Le groupe de travail dénonce également le manque de formation en particulier de certains professionnels de santé et de l'enfance et des administrateurs ad hoc. Par ailleurs, se fondant sur les expériences menées sur le terrain, il appelle de ses vœux la mise en place de structures d'accueil pluridisciplinaires assurant la prise en charge globale du mineur victime.
Relevant que les mesures de placement adoptées dans l'intention de protéger l'enfant sont parfois dévastatrices, le rapport met l'accent sur le maintien des liens entre le mineur et ses deux parents, quelle que soit l'issue de la plainte pénale. Ce dernier peut se réaliser grâce à l'intervention de tiers extérieurs aux procédures désignés par l'autorité judiciaire (médiateurs, éducateurs, administrateurs ad hoc ) ou résultant d'une initiative personnelle de l'un des parents (suivi psychologique ou thérapie familiale). S'agissant de l'administrateur ad hoc, le groupe de travail insiste sur sa désignation dès le début de la procédure pénale afin qu'il exerce réellement son rôle d'accompagnement du mineur victime. Et souhaite qu'il soit distinct de l'organisme gardien du mineur victime dans l'hypothèse d'une mesure de placement ordonnée par le juge des enfants. Autre modalité de maintien des relations : recourir à la médiation judiciaire (familiale ou pénale), en tant que mode de résolution de situations conflictuelles, même si, dans l'hypothèse d'abus sexuels allégués, cette mesure peut apparaître difficile à mettre en place. En effet, note le rapport, en l'absence d'accord, la mise en œuvre d'une mesure de médiation familiale ou pénale peut encore contribuer à apaiser le conflit « en donnant aux parents un lieu de parole neutre, dans lequel chacun est reconnu ».
En matière institutionnelle, le rapport souhaite l'instauration d'une « chaîne judiciaire », coordonnée par le parquet, permettant de lier les plaintes pénales, les procédures familiales du juge aux affaires familiales et les mesures de protection du juge des enfants.
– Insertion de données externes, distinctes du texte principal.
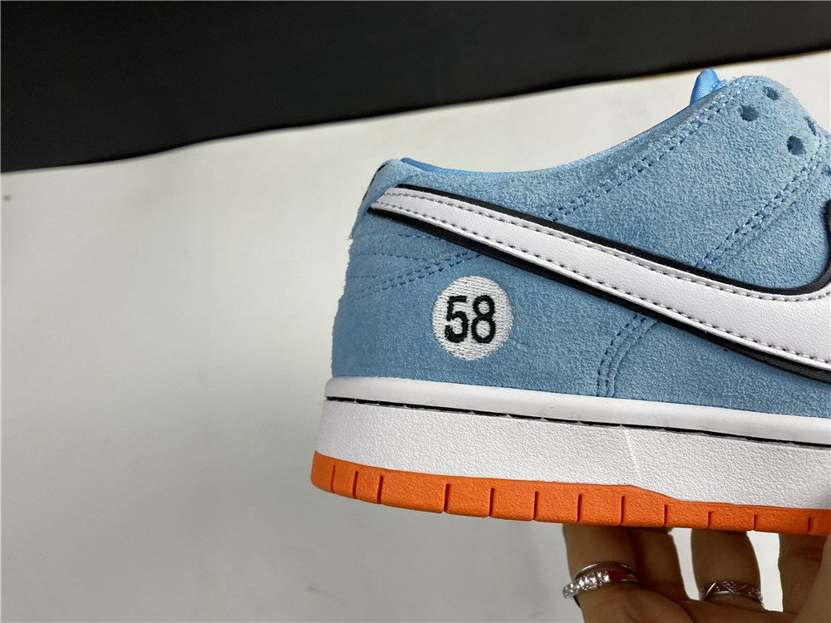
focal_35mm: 26
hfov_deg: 67.3
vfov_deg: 53.1
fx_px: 624
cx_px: 416
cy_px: 312
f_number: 1.8
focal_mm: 4.25
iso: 50
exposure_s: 1/100
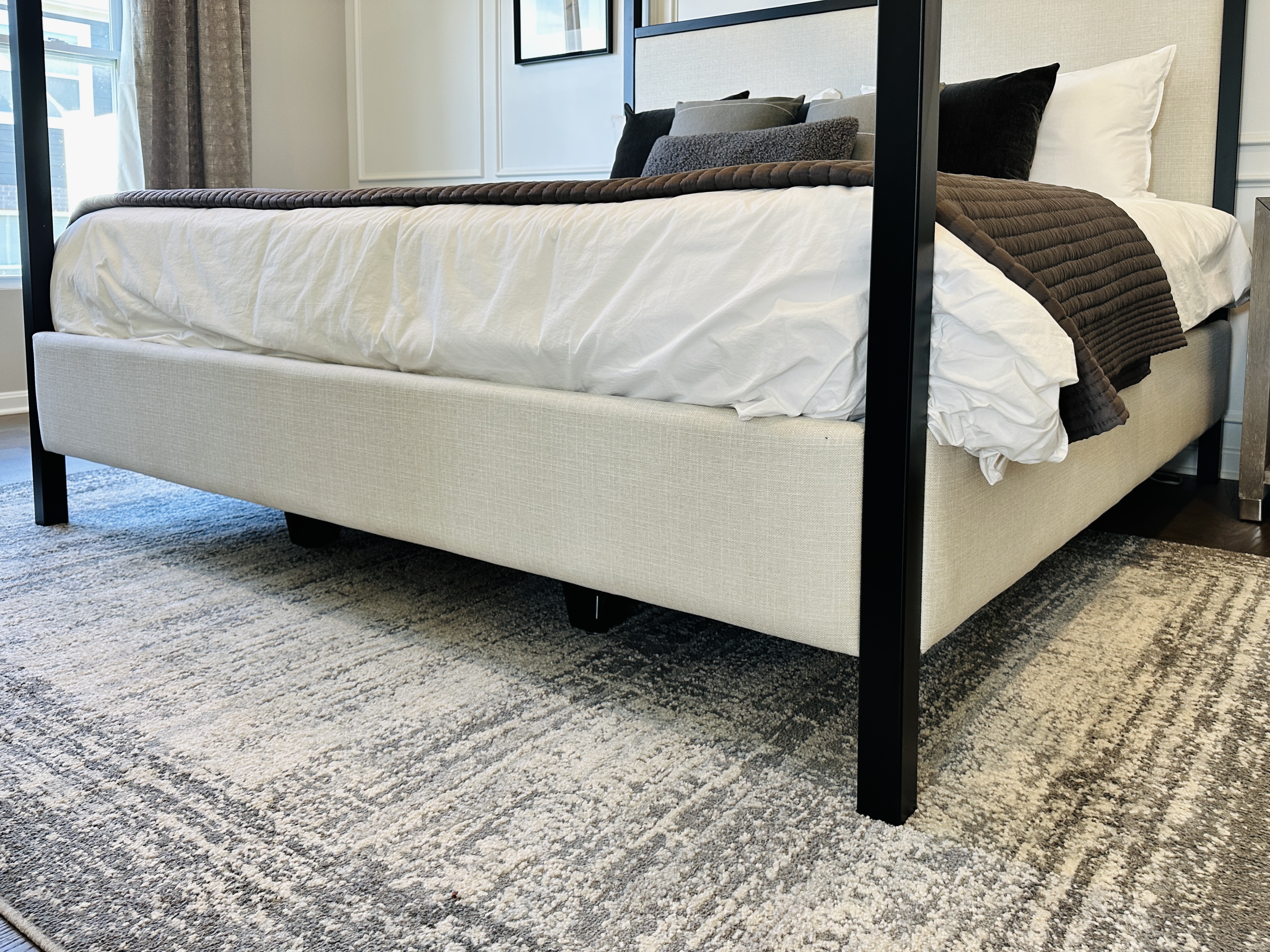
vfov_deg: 56.8
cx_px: 635
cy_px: 476
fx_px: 880
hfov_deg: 71.6
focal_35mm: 24
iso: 125
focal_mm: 6.86
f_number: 1.78
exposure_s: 1/120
Enfin, au regard de l'implication des parents et éventuellement des grands-parents dans les procédures d'abus sexuels allégués, la direction des affaires criminelles et des grâces propose d'avoir une approche de la situation familiale en ordonnant une expertise globale à tous les protagonistes ayant eu un rôle actif lors de la révélation de l'abus sexuel.